Reproduce the data in full, exactly as it appears.
___ Data extract ___
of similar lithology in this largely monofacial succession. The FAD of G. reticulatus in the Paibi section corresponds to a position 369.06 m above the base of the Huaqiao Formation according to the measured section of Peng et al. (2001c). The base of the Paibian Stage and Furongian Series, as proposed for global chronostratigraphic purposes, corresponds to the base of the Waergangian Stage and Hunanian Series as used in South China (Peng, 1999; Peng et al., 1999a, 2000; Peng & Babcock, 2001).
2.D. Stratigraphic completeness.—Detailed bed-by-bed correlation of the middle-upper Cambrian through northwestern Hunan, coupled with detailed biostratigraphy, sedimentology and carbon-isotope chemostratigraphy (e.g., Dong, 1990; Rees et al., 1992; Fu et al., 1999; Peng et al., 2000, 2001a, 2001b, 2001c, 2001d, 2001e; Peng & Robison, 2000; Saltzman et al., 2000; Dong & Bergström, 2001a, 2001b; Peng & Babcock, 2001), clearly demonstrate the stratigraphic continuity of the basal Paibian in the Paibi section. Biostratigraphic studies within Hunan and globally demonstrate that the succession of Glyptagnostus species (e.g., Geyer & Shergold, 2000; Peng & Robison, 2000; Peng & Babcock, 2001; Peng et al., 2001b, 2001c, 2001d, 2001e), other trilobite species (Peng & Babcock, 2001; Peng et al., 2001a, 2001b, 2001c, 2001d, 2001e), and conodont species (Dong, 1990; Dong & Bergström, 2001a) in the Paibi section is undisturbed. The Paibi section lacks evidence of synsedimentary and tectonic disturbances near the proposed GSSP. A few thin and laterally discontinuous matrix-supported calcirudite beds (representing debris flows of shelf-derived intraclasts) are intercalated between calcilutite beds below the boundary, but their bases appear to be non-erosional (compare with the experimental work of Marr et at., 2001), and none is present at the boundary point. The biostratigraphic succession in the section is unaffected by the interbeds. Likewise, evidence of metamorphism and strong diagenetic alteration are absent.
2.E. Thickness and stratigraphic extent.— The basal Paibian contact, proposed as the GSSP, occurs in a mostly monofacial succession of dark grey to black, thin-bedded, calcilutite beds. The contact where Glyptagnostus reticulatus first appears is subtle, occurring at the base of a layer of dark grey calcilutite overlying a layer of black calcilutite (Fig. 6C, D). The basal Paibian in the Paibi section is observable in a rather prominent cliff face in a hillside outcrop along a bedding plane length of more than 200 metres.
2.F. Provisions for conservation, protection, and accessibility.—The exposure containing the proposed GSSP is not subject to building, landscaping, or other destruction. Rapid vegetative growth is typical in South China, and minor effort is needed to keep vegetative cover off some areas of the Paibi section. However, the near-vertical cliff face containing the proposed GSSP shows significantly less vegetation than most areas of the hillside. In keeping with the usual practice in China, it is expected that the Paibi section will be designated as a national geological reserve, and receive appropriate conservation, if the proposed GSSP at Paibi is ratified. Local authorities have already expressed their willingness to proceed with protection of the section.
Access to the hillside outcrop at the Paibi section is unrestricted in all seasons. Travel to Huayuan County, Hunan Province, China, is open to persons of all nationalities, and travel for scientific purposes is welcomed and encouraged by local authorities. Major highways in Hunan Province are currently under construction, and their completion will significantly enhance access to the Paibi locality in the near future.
___
### Solution for this task:
of similar lithology in this largely monofacial succession. The FAD of G. reticulatus in the Paibi section corresponds to a position 369.06 m above the base of the Huaqiao Formation according to the measured section of Peng et al. (2001c). The base of the Paibian Stage and Furongian Series, as proposed for global chronostratigraphic purposes, corresponds to the base of the Waergangian Stage and Hunanian Series as used in South China (Peng, 1999; Peng et al., 1999a, 2000; Peng & Babcock, 2001).
2.D. Stratigraphic completeness.—Detailed bed-by-bed correlation of the middle-upper Cambrian through northwestern Hunan, coupled with detailed biostratigraphy, sedimentology and carbon-isotope chemostratigraphy (e.g., Dong, 1990; Rees et al., 1992; Fu et al., 1999; Peng et al., 2000, 2001a, 2001b, 2001c, 2001d, 2001e; Peng & Robison, 2000; Saltzman et al., 2000; Dong & Bergström, 2001a, 2001b; Peng & Babcock, 2001), clearly demonstrate the stratigraphic continuity of the basal Paibian in the Paibi section. Biostratigraphic studies within Hunan and globally demonstrate that the succession of Glyptagnostus species (e.g., Geyer & Shergold, 2000; Peng & Robison, 2000; Peng & Babcock, 2001; Peng et al., 2001b, 2001c, 2001d, 2001e), other trilobite species (Peng & Babcock, 2001; Peng et al., 2001a, 2001b, 2001c, 2001d, 2001e), and conodont species (Dong, 1990; Dong & Bergström, 2001a) in the Paibi section is undisturbed. The Paibi section lacks evidence of synsedimentary and tectonic disturbances near the proposed GSSP. A few thin and laterally discontinuous matrix-supported calcirudite beds (representing debris flows of shelf-derived intraclasts) are intercalated between calcilutite beds below the boundary, but their bases appear to be non-erosional (compare with the experimental work of Marr et at., 2001), and none is present at the boundary point. The biostratigraphic succession in the section is unaffected by the interbeds. Likewise, evidence of metamorphism and strong diagenetic alteration are absent.
2.E. Thickness and stratigraphic extent.— The basal Paibian contact, proposed as the GSSP, occurs in a mostly monofacial succession of dark grey to black, thin-bedded, calcilutite beds. The contact where Glyptagnostus reticulatus first appears is subtle, occurring at the base of a layer of dark grey calcilutite overlying a layer of black calcilutite (Fig. 6C, D). The basal Paibian in the Paibi section is observable in a rather prominent cliff face in a hillside outcrop along a bedding plane length of more than 200 metres.
2.F. Provisions for conservation, protection, and accessibility.—The exposure containing the proposed GSSP is not subject to building, landscaping, or other destruction. Rapid vegetative growth is typical in South China, and minor effort is needed to keep vegetative cover off some areas of the Paibi section. However, the near-vertical cliff face containing the proposed GSSP shows significantly less vegetation than most areas of the hillside. In keeping with the usual practice in China, it is expected that the Paibi section will be designated as a national geological reserve, and receive appropriate conservation, if the proposed GSSP at Paibi is ratified. Local authorities have already expressed their willingness to proceed with protection of the section.
Access to the hillside outcrop at the Paibi section is unrestricted in all seasons. Travel to Huayuan County, Hunan Province, China, is open to persons of all nationalities, and travel for scientific purposes is welcomed and encouraged by local authorities. Major highways in Hunan Province are currently under construction, and their completion will significantly enhance access to the Paibi locality in the near future.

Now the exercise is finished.